## TEXT SECTION:

· · ·

SAP Shuns The On Demand Model!!

I recently wrote about SaaS where I concluded that it will take more time to see what percentage of customers will find the software as service offerings attractive, change their buying habits and move to annuity contracts.The application architecture, schema, the business model including dealing with channel partners and switching costs for existing customers are major impediments. Overwhelming organizational changes would have to be managed in the transition to on demand model- It is highly unlikely that existing software vendors could manage the transition smoothly. It is also too early to make a conclusive call on whether the software vendors are going be more comfortable with annuity revenue stream not to speak about the hit professional service firms may be forced to take – In all, not a very easy path lay to embrace Software-as-a-Service model.

· · ·

## RECORD EXTRACTS:
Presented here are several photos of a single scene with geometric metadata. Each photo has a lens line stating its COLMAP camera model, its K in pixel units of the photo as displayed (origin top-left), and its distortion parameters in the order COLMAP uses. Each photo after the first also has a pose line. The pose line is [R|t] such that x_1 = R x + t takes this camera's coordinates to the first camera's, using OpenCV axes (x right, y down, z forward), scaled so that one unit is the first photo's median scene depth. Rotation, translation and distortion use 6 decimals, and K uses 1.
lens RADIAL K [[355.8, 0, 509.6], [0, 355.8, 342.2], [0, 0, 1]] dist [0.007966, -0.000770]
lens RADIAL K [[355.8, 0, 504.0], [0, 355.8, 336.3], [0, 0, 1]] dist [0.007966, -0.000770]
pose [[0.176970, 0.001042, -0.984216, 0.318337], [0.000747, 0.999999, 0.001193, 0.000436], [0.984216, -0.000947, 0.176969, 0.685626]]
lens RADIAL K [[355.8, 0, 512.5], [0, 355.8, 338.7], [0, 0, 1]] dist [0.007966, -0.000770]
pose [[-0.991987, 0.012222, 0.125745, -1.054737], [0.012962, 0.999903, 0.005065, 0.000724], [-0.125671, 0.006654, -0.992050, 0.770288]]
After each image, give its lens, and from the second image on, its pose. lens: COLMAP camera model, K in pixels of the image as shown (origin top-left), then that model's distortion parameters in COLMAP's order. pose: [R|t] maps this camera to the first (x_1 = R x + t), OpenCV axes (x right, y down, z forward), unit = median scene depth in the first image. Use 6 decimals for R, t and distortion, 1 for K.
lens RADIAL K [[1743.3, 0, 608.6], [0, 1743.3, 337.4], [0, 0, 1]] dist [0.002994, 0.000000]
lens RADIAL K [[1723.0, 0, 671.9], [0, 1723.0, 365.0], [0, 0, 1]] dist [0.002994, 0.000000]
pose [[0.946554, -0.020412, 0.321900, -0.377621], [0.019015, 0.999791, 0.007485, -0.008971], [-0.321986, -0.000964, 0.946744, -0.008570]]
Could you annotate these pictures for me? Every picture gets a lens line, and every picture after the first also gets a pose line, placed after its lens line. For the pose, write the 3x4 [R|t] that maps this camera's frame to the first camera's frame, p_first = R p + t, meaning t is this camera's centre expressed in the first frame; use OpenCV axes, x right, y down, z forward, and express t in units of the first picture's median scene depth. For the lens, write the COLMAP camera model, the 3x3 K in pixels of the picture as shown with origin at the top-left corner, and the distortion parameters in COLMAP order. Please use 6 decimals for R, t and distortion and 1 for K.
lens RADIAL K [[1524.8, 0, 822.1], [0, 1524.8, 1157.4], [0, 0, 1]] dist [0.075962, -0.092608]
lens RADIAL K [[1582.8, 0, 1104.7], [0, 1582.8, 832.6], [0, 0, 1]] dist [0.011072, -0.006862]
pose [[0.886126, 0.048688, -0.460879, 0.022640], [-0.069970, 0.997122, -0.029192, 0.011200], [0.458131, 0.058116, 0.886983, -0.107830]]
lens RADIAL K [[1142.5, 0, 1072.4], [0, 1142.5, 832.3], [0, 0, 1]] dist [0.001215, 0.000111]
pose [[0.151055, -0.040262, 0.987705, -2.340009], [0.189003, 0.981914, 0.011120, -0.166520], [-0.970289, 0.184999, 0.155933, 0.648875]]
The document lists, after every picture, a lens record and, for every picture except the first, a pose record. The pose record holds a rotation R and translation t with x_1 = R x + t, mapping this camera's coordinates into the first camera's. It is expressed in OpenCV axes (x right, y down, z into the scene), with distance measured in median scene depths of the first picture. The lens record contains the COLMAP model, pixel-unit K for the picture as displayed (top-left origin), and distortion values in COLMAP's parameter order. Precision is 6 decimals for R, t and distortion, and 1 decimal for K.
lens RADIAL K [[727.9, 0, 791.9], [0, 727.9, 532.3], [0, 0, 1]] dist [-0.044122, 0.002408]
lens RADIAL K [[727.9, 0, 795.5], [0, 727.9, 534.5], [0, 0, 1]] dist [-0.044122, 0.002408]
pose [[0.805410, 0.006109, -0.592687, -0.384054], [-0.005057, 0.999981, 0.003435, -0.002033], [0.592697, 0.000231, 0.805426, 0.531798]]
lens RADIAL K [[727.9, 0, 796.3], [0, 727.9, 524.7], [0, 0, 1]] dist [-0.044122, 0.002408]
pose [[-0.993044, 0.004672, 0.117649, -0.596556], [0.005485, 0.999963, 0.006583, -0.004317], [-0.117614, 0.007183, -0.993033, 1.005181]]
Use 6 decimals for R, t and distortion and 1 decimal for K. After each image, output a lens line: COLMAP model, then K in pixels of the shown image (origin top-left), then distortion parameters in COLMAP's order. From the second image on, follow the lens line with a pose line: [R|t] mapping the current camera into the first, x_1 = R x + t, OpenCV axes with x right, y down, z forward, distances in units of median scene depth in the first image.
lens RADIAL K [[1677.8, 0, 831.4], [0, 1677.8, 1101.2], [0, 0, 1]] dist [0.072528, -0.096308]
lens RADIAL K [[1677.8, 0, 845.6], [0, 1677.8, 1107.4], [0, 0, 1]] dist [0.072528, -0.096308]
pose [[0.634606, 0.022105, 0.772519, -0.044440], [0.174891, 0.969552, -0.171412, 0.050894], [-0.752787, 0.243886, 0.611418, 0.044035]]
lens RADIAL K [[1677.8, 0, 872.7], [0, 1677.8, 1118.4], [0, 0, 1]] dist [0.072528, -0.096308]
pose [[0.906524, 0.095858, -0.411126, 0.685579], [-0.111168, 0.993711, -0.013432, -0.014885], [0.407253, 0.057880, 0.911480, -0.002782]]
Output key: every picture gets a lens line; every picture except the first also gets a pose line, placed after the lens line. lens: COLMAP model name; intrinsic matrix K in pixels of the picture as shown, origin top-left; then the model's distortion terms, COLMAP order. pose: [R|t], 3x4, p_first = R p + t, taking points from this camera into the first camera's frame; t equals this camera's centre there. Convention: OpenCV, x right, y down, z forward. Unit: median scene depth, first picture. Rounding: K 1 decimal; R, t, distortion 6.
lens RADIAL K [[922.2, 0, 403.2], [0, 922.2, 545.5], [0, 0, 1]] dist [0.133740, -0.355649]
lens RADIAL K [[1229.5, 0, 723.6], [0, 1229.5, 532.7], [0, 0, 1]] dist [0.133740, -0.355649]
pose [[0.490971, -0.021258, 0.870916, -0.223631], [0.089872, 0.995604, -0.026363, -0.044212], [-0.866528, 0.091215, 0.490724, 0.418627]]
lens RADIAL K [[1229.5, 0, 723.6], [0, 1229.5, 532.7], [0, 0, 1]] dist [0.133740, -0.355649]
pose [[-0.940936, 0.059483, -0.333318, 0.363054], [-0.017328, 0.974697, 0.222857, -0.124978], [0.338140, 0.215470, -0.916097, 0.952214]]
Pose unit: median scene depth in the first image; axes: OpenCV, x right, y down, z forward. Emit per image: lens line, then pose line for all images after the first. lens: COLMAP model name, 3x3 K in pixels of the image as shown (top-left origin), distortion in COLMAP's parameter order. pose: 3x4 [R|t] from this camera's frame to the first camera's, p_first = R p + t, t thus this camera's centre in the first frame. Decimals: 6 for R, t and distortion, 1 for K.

· · ·

## WORK TO COMPLETE:
[1] Please repeat the SaaS passage word for word, starting at "SAP Shuns The" and ending at "embrace Software-as-a-Service model.".
[2] Decide whether each statement agrees with the SaaS passage, answering yes or no and quoting the words that settle it: (a) The writer expects existing software vendors to handle the move to the on demand model smoothly. (b) Switching costs for existing customers are listed among the major impediments. (c) The writer calls the path to adopting Software-as-a-Service an easy one.
Answer from the SaaS passage alone, not from the records.

## SOLUTION SET:
[1]
SAP Shuns The On Demand Model!!

I recently wrote about SaaS where I concluded that it will take more time to see what percentage of customers will find the software as service offerings attractive, change their buying habits and move to annuity contracts.The application architecture, schema, the business model including dealing with channel partners and switching costs for existing customers are major impediments. Overwhelming organizational changes would have to be managed in the transition to on demand model- It is highly unlikely that existing software vendors could manage the transition smoothly. It is also too early to make a conclusive call on whether the software vendors are going be more comfortable with annuity revenue stream not to speak about the hit professional service firms may be forced to take – In all, not a very easy path lay to embrace Software-as-a-Service model.

[2]
(a) No: "It is highly unlikely that existing software vendors could manage the transition smoothly."
(b) Yes: "switching costs for existing customers are major impediments"
(c) No: "not a very easy path lay to embrace Software-as-a-Service model"